PROBLEM STATEMENT: What is needed is an exact copy of the records below, without the pictures.

-- DATA EXTRACT follows --

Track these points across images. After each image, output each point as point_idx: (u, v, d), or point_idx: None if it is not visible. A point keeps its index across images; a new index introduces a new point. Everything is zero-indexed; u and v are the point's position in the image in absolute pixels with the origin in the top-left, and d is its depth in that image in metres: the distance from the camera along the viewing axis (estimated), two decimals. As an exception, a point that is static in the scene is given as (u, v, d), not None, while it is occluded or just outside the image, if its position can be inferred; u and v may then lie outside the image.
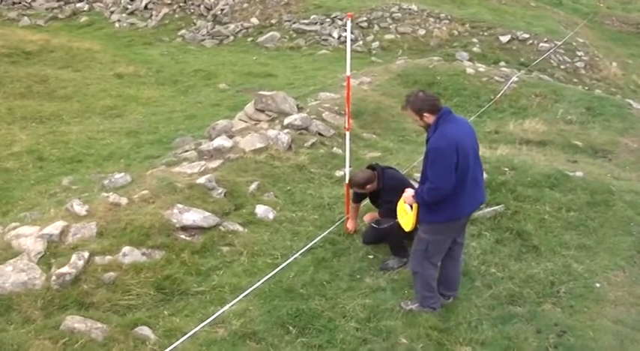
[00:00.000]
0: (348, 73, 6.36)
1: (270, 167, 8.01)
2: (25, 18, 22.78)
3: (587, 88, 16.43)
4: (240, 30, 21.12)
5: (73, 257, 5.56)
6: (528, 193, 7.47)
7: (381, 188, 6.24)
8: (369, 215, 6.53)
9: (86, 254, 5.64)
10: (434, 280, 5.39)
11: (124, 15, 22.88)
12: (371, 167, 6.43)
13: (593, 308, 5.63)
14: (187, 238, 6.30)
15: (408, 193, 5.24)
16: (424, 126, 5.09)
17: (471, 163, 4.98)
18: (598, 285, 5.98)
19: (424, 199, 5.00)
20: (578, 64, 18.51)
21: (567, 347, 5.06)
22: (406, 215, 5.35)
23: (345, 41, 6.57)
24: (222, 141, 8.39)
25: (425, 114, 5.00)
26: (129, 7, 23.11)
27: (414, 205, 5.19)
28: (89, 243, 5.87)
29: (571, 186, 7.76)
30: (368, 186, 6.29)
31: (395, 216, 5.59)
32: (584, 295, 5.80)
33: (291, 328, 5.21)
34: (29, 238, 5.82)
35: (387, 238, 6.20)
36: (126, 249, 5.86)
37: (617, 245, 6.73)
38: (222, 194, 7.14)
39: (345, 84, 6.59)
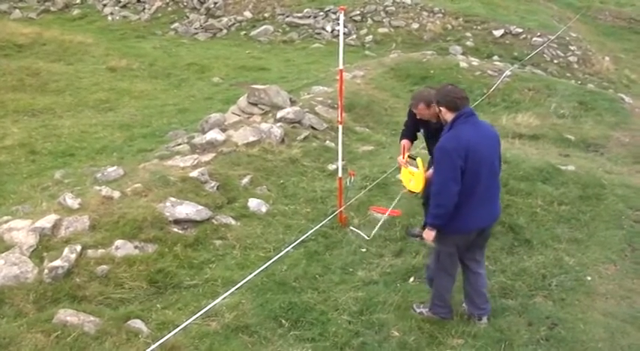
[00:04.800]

-- DATA EXTRACT concluded --

REPLY:
Track these points across images. After each image, output each point as point_idx: (u, v, d), or point_idx: None if it is not visible. A point keeps its index across images; a new index introduces a new point. Everything is zero-indexed; u and v are the point's position in the image in absolute pixels with the origin in the top-left, and d is its depth in that image in metres: the distance from the camera along the viewing axis (estimated), two decimals. As an exception, a point that is static in the scene is given as (u, v, d), not None, while it is occluded or just outside the image, if its position can be inferred; u and v may then lie outside the image.
[00:00.000]
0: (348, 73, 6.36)
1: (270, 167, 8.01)
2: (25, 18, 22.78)
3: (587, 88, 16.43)
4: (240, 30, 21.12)
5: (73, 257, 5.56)
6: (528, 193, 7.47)
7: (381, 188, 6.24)
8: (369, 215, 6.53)
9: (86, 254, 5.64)
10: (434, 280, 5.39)
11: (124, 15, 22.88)
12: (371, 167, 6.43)
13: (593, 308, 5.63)
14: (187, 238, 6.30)
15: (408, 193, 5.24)
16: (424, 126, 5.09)
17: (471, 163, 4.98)
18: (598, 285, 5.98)
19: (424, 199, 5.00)
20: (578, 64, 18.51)
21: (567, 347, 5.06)
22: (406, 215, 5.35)
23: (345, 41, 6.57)
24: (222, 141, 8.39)
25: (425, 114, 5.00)
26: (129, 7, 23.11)
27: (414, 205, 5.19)
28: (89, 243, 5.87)
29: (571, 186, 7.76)
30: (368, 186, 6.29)
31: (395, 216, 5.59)
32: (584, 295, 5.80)
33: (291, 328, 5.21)
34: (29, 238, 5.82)
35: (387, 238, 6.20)
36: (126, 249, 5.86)
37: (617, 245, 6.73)
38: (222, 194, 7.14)
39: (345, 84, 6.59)
[00:04.800]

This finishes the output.